Mannomustine

Clinical data
- Trade names: Degranol
- Pregnancy category: AU: D;
- Routes of administration: Intramuscular
- ATC code: L01 ;

Legal status
- Legal status: In general: ℞ (Prescription only);

Pharmacokinetic data
- Metabolism: Hepatic
- Excretion: Renal

Identifiers
- IUPAC name (2-chloroethyl)({6-[(2-chloroethyl)amino]-2,3,4,5-tetrahydroxyhexyl})amine;
- CAS Number: 576-68-1 551-74-6;
- PubChem CID: 3033867;
- ChemSpider: 2298447;
- UNII: E60VWA40D2;
- CompTox Dashboard (EPA): DTXSID9020798 ;
- ECHA InfoCard: 100.008.551

Chemical and physical data
- Formula: C_{10}H_{24}Cl_{4}N_{2}O_{4}
- Molar mass: 378.11 g·mol^{−1}
- 3D model (JSmol): Interactive image;
- SMILES ClCCNC[C@@H](O)[C@@H](O)[C@H](O)[C@H](O)CNCCCl;
- InChI InChI=1S/C10H22Cl2N2O4/c11-1-3-13-5-7(15)9(17)10(18)8(16)6-14-4-2-12/h7-10,13-18H,1-6H2/t7-,8-,9-,10-/m1/s1; Key:MQXVYODZCMMZEM-ZYUZMQFOSA-N;

= Mannomustine =

Chemical compound

Mannomustine (INN), also known as mannitol nitrogen mustard, tradename Degranol is an old alkylating antineoplastic agent from the group of nitrogen mustards. It was first synthesized and characterized in 1957 by Vargha et al.

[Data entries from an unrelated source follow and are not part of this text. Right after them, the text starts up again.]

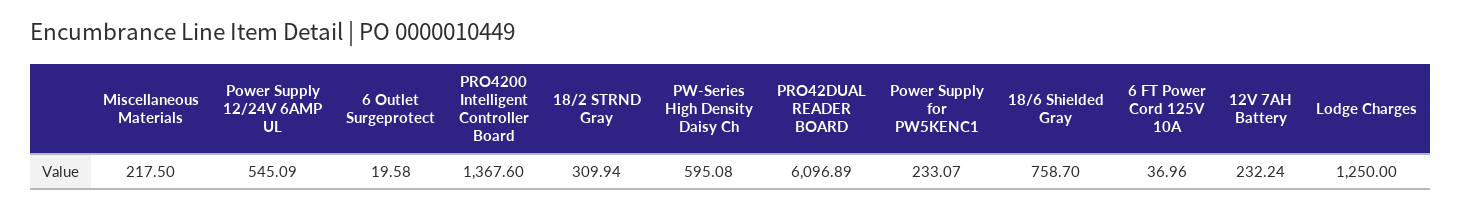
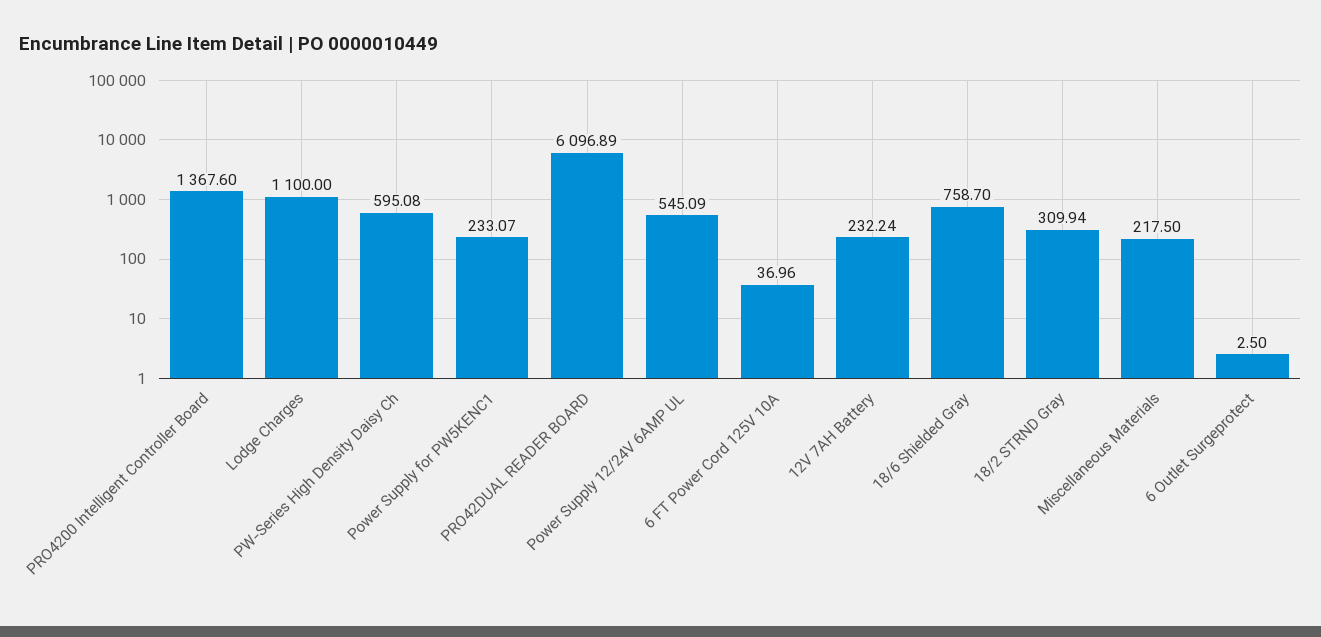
  {
    "Miscellaneous Materials": 217.5,
    "Power Supply 12/24V 6AMP UL": 545.09,
-   "6 Outlet Surgeprotect": 19.58,
+   "6 Outlet Surgeprotect": 2.5,
    "PRO4200 Intelligent Controller Board": 1367.6,
    "18/2 STRND Gray": 309.94,
    "PW-Series High Density Daisy Ch": 595.08,
    "PRO42DUAL READER BOARD": 6096.89,
    "Power Supply for PW5KENC1": 233.07,
    "18/6 Shielded Gray": 758.7,
    "6 FT Power Cord 125V 10A": 36.96,
    "12V 7AH Battery": 232.24,
-   "Lodge Charges": 1250
+   "Lodge Charges": 1100
  }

The mechanism of antineoplastic activity of mannomustine, like for all other alkylating agents, lies in its ability to alkylate DNA guanine nucleobases and, thus, to prevent uncoupling of DNA strands, which is a required step for any cell to divide.

Mannomustine was, at the time of its creation as a drug, claimed to be considerably less toxic than mechlorethamine. For example, the LD_{50} in rats, for intravenous mannomustine administration route, is claimed to be about 56 mg/kg.